An early example of the “docudrama” genre at its worst, it was presented by Mendelson as the true story of Steinbeck’s lonely journey. Skipping the southern leg of Steinbeck’s trip, Mendelson sent out a Rocinante-lookalike to retrace the “Charley” route from Sag Harbor to the top of Fremont Peak.

The dumbest mistake Mendelson made was hiring 15 actors to look into the camera and pretend to be the characters Steinbeck pretended he had met on his trip. Many of the performances are painful, but arguably the worst fictional character was our friend the mythical itinerant Shakespearean actor of Alice, North Dakota.

To heap hokum on top of hokum, Mendelson threw in a few silly cartoon segments and a hideous Rod McCuen song, “Me & Charley,” which was sung over and over by Glen Yarbrough whenever Charley streaked across the grassy fields of America. Mendelson paid $1,000 to rent a stand-in for the dead poodle, who, in a rare and merciful concession to reality, wasn’t made to talk.

The show’s last stop was high atop Fremont Peak, where Fonda delivered Steinbeck’s great lines from the book as the camera swept up the spectacular view. The program ended with Fonda standing next to Rocinante, as Charley sat in the cab. Fonda explains that Steinbeck’s trip didn’t end on Fremont Peak, but continued on through the South where he saw the agony of school integration in New Orleans and talked with Negroes and whites about the violent changes that were occurring.

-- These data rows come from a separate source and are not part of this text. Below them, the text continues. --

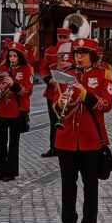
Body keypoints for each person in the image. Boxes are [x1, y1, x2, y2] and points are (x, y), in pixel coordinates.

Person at [54, 36, 112, 223]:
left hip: (91, 139)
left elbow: (106, 104)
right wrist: (61, 103)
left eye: (84, 54)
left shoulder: (103, 74)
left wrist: (84, 94)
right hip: (67, 139)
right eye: (77, 54)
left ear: (92, 56)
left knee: (90, 185)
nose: (79, 57)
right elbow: (56, 105)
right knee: (67, 185)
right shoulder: (65, 75)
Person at [0, 42, 33, 181]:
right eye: (10, 56)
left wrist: (13, 84)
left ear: (20, 57)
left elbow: (28, 91)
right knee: (1, 141)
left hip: (17, 110)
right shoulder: (2, 68)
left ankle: (11, 172)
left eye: (15, 56)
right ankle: (1, 170)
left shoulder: (27, 69)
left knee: (14, 142)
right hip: (2, 110)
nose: (12, 59)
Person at [37, 27, 72, 157]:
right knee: (53, 121)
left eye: (65, 37)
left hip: (69, 91)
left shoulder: (75, 52)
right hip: (53, 91)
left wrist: (71, 64)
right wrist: (49, 79)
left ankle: (67, 146)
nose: (62, 40)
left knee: (68, 119)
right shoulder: (50, 51)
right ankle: (54, 147)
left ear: (69, 38)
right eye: (60, 37)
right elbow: (42, 69)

After Fonda mistakenly says the 11-week trip was “over four months long,” he asks what it was that Steinbeck had learned about America. In a tight close-up, the man who played Tom Joad in the movie of “The Grapes of Wrath” reads two spliced-together passages from “Travels With Charley”:

It would be pleasant to be able to say of my travels with Charley, “I went out to find the truth about my country and I found it.” And then it would be such a simple matter to set down my findings and lean back comfortably with a fine sense of having discovered truths and taught them to my readers. I wish it were that easy …. What I have set down here is true until someone else passes that way and rearranges the world in his own style.

Fonda then looks into the camera and says, “John Steinbeck saw it one way. Charley saw it another way. And now it’s your turn if you so choose to pass that way and rearrange the world as you see it. Goodnight.” Millions of viewers had no reason to doubt that they had just watched the true story of Steinbeck’s journey, which, if Mendelson and NBC were to be believed, was a lonely “four-month” ride around America with a dog in a truck.

Shortly before Steinbeck’s death in late 1968, Mendelson screened his awful rendition of “Travels With Charley” for Steinbeck and Elaine in New York City. “Steinbeck was crying when the lights came on,” Mendelson remembered in a 2003 interview. “I didn’t know if he was crying because he hated it, but he turned to me and said, ‘That’s just the way the trip was.’” Poor Steinbeck. He was probably crying from guilt.